The laundry ? He wanted her to remember to bring the laundry.
Betty and the boys arrived at the Cape on one of those blinding hot July days that made all of Cocoa Beach feel like a fried concrete parking lot. They were led out to a runway at Patrick Air Force Base along with a lot of NASA and military dignitaries to meet Gus's plane as it came in from Grand Bahama Island. There was a big canopy set up nearby. Under the canopy there would be a press conference. Betty stood out there on the slab with James Webb and some other NASA brass, and she slowly began to realize that… they were reneging !

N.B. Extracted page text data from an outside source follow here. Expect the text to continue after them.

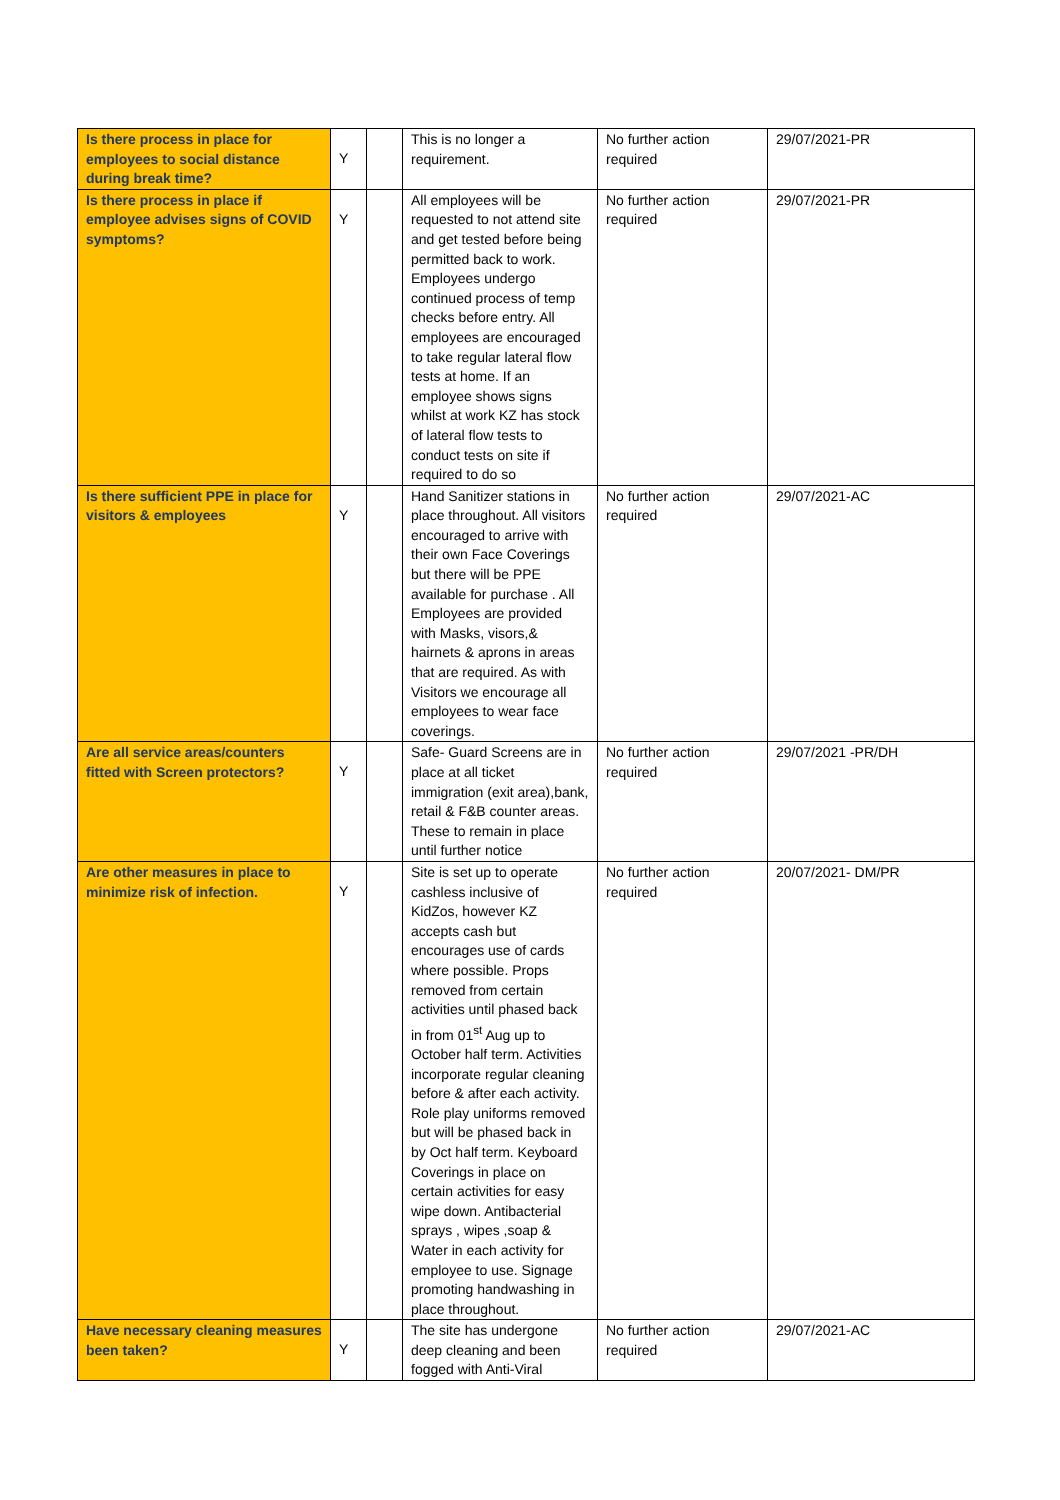| Is there process in place for employees to social distance during break time? | Y | | This is no longer a requirement. | No further action required | 29/07/2021-PR |
| Is there process in place if employee advises signs of COVID symptoms? | Y | | All employees will be requested to not attend site and get tested before being permitted back to work. Employees undergo continued process of temp checks before entry. All employees are encouraged to take regular lateral flow tests at home. If an employee shows signs whilst at work KZ has stock of lateral flow tests to conduct tests on site if required to do so | No further action required | 29/07/2021-PR |
| Is there sufficient PPE in place for visitors & employees | Y | | Hand Sanitizer stations in place throughout. All visitors encouraged to arrive with their own Face Coverings but there will be PPE available for purchase . All Employees are provided with Masks, visors,& hairnets & aprons in areas that are required. As with Visitors we encourage all employees to wear face coverings. | No further action required | 29/07/2021-AC |
| Are all service areas/counters fitted with Screen protectors? | Y | | Safe- Guard Screens are in place at all ticket immigration (exit area),bank, retail & F&B counter areas. These to remain in place until further notice | No further action required | 29/07/2021 -PR/DH |
| Are other measures in place to minimize risk of infection. | Y | | Site is set up to operate cashless inclusive of KidZos, however KZ accepts cash but encourages use of cards where possible. Props removed from certain activities until phased back in from 01<sup>st</sup> Aug up to October half term. Activities incorporate regular cleaning before & after each activity. Role play uniforms removed but will be phased back in by Oct half term. Keyboard Coverings in place on certain activities for easy wipe down. Antibacterial sprays , wipes ,soap & Water in each activity for employee to use. Signage promoting handwashing in place throughout. | No further action required | 20/07/2021- DM/PR |
| Have necessary cleaning measures been taken? | Y | | The site has undergone deep cleaning and been fogged with Anti-Viral | No further action required | 29/07/2021-AC |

This was going to be it!—a reception out on this brain-frying slab! There was going to be no trip to the White House. Webb—not John Kennedy—was going to give Gus the Distinguished Service Medal… under a dreadful Low Rent tent here on the slab. There was going to be no parade in Washington, no ticker-tape parade in New York—not even a parade in Mitchell, Indiana. That … Betty would have loved. To come back to Mitchell and parade down Main Street… But Gus would be getting nothing, just a medal from James E. Webb. They couldn't do this to her!—they were reneging.

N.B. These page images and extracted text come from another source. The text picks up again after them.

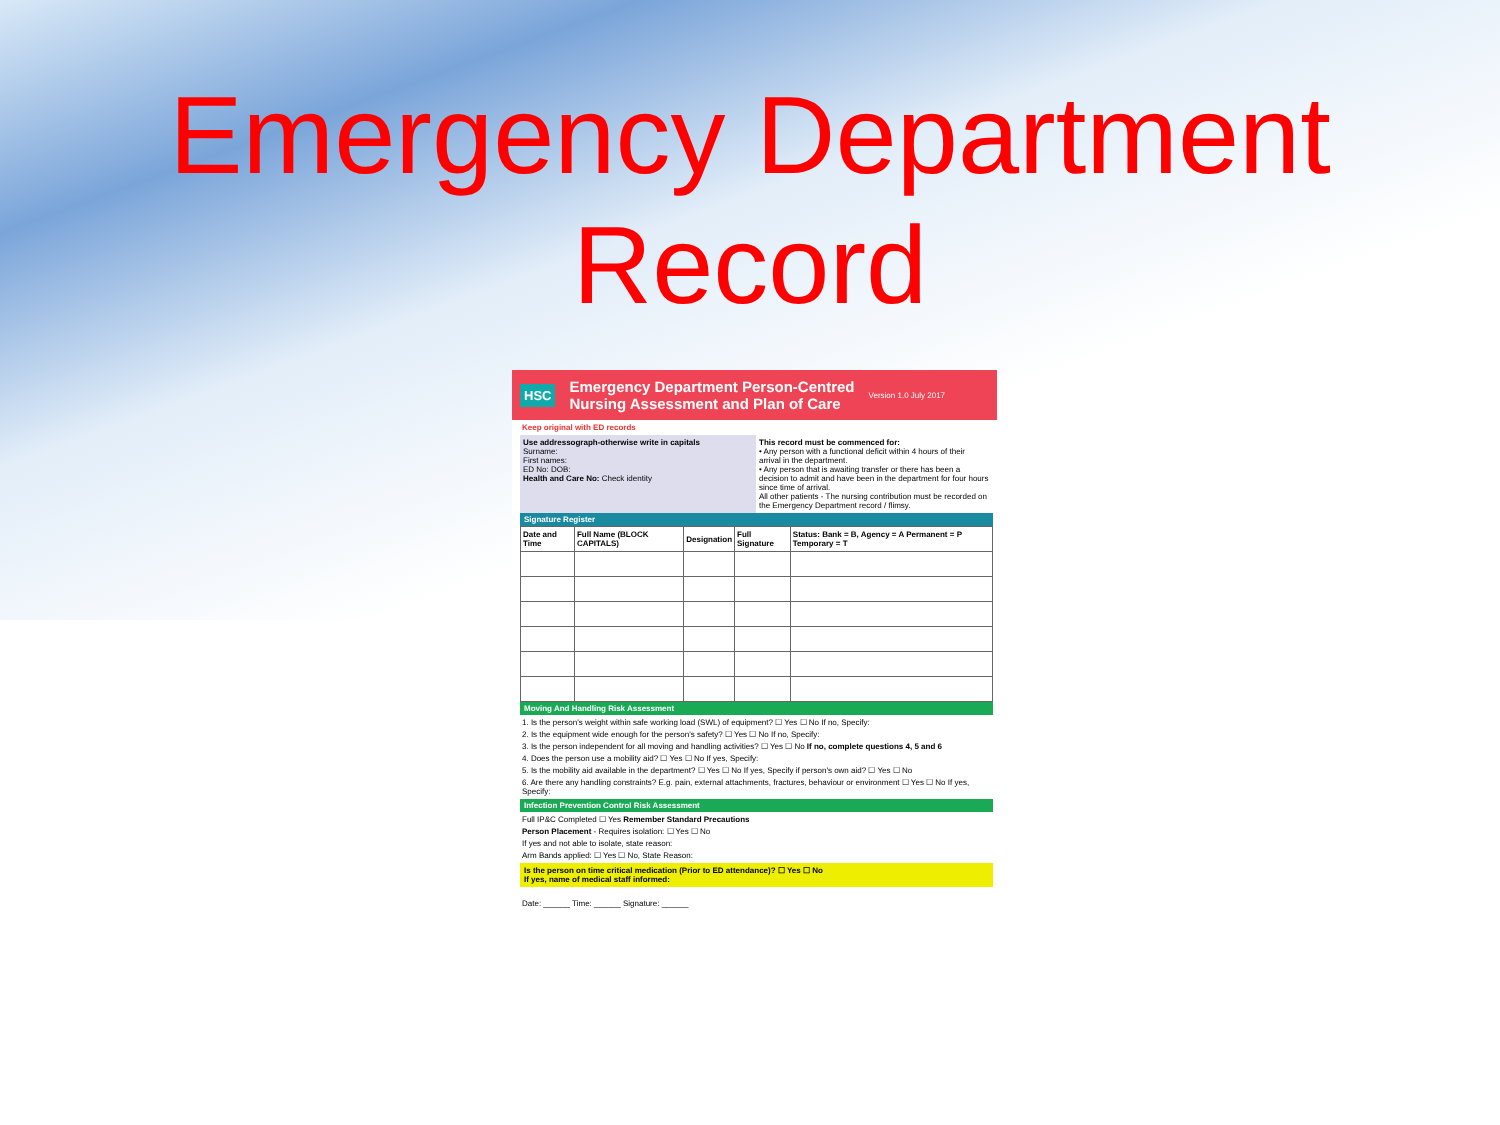Emergency Department
Record
HSC Emergency Department Person-Centred
Nursing Assessment and Plan of Care Version 1.0 July 2017
Keep original with ED records
Use addressograph-otherwise write in capitals
Surname:
First names:
ED No: DOB:
Health and Care No: Check identity
This record must be commenced for:
• Any person with a functional deficit within 4 hours of their arrival in the department.
• Any person that is awaiting transfer or there has been a decision to admit and have been in the department for four hours since time of arrival.
All other patients - The nursing contribution must be recorded on the Emergency Department record / flimsy.
Signature Register
| Date and Time | Full Name (BLOCK CAPITALS) | Designation | Full Signature | Status: Bank = B, Agency = A Permanent = P Temporary = T |
| --- | --- | --- | --- | --- |
Moving And Handling Risk Assessment
1. Is the person's weight within safe working load (SWL) of equipment? ☐ Yes ☐ No If no, Specify:
2. Is the equipment wide enough for the person's safety? ☐ Yes ☐ No If no, Specify:
3. Is the person independent for all moving and handling activities? ☐ Yes ☐ No If no, complete questions 4, 5 and 6
4. Does the person use a mobility aid? ☐ Yes ☐ No If yes, Specify:
5. Is the mobility aid available in the department? ☐ Yes ☐ No If yes, Specify if person's own aid? ☐ Yes ☐ No
6. Are there any handling constraints? E.g. pain, external attachments, fractures, behaviour or environment ☐ Yes ☐ No If yes, Specify:
Infection Prevention Control Risk Assessment
Full IP&C Completed ☐ Yes Remember Standard Precautions
Person Placement - Requires isolation: ☐ Yes ☐ No
If yes and not able to isolate, state reason:
Arm Bands applied: ☐ Yes ☐ No, State Reason:
Is the person on time critical medication (Prior to ED attendance)? ☐ Yes ☐ No
If yes, name of medical staff informed:
Date: ______ Time: ______ Signature: ______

But they did, and it was even worse than she feared. The plane comes in, taxis up to the ramp, a big cheer goes up, Gus steps out—and some NASA functionaries take her and the children by the elbows and thrust them forward at Gus like religious objects… Behold, the Wife, the Children… and Gus can hardly even look at Betty as someone he knows. She's merely the ceremonial Solid Backing on the Home Front trundled forward on the concrete slab. Gus mutters hello, hugs the two boys, and they trundle the Wife and the Children back, and then Gus is marched over to the canopy, where they have the press conference. The reporters keep harping on the blown hatch and the lost capsule. The dismal bastards—they haven't gotten the message yet. They haven't picked up the proper moral tone. But being part of the great colonial animal, the Victorian Gent, they would get it all straight in a few days and never mention the damnable hatch again… But for now they gave the event another shot of the poisonous secret… Was that what was responsible for this wretched, shabby, mean little ceremony? Gus struggled with the questions and sweated under the canopy. He kept saying, "I was just lying there minding my own business when the hatch blew. It just blew." Betty could see he was getting angrier and angrier, gruffer and grimmer and darker about the eyes. He hated talking to reporters, as it was. Her heart went out. They were making him squirm. And this was the Big Parade! This was what she got out of the compact after all this! It was a travesty. She was… the Honorable Mrs. Squirming Hatch Blower!